_Work instruction_.
Take the entries below and print, exactly, the stretch from the line containing "2. Buka file" through the line containing "4. Di halaman", both included.

_Extracted information_.
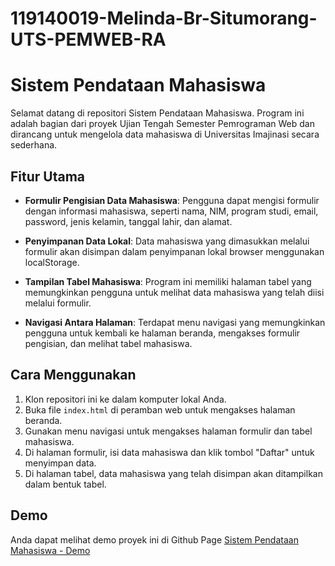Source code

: # 119140019-Melinda-Br-Situmorang-UTS-PEMWEB-RA
# Sistem Pendataan Mahasiswa

Selamat datang di repositori Sistem Pendataan Mahasiswa. Program ini adalah bagian dari proyek Ujian Tengah Semester Pemrograman Web dan dirancang untuk mengelola data mahasiswa di Universitas Imajinasi secara sederhana.

## Fitur Utama

- **Formulir Pengisian Data Mahasiswa**: Pengguna dapat mengisi formulir dengan informasi mahasiswa, seperti nama, NIM, program studi, email, password, jenis kelamin, tanggal lahir, dan alamat.

- **Penyimpanan Data Lokal**: Data mahasiswa yang dimasukkan melalui formulir akan disimpan dalam penyimpanan lokal browser menggunakan localStorage.

- **Tampilan Tabel Mahasiswa**: Program ini memiliki halaman tabel yang memungkinkan pengguna untuk melihat data mahasiswa yang telah diisi melalui formulir.

- **Navigasi Antara Halaman**: Terdapat menu navigasi yang memungkinkan pengguna untuk kembali ke halaman beranda, mengakses formulir pengisian, dan melihat tabel mahasiswa.

## Cara Menggunakan

1. Klon repositori ini ke dalam komputer lokal Anda.
2. Buka file `index.html` di peramban web untuk mengakses halaman beranda.
3. Gunakan menu navigasi untuk mengakses halaman formulir dan tabel mahasiswa.
4. Di halaman formulir, isi data mahasiswa dan klik tombol "Daftar" untuk menyimpan data.
5. Di halaman tabel, data mahasiswa yang telah disimpan akan ditampilkan dalam bentuk tabel.

## Demo
Anda dapat melihat demo proyek ini di Github Page [Sistem Pendataan Mahasiswa - Demo](https://melinda09.github.io/119140019-Melinda-Br-Situmorang-UTS-PEMWEB-RA/)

_Expected output_.
2. Buka file `index.html` di peramban web untuk mengakses halaman beranda.
3. Gunakan menu navigasi untuk mengakses halaman formulir dan tabel mahasiswa.
4. Di halaman formulir, isi data mahasiswa dan klik tombol "Daftar" untuk menyimpan data.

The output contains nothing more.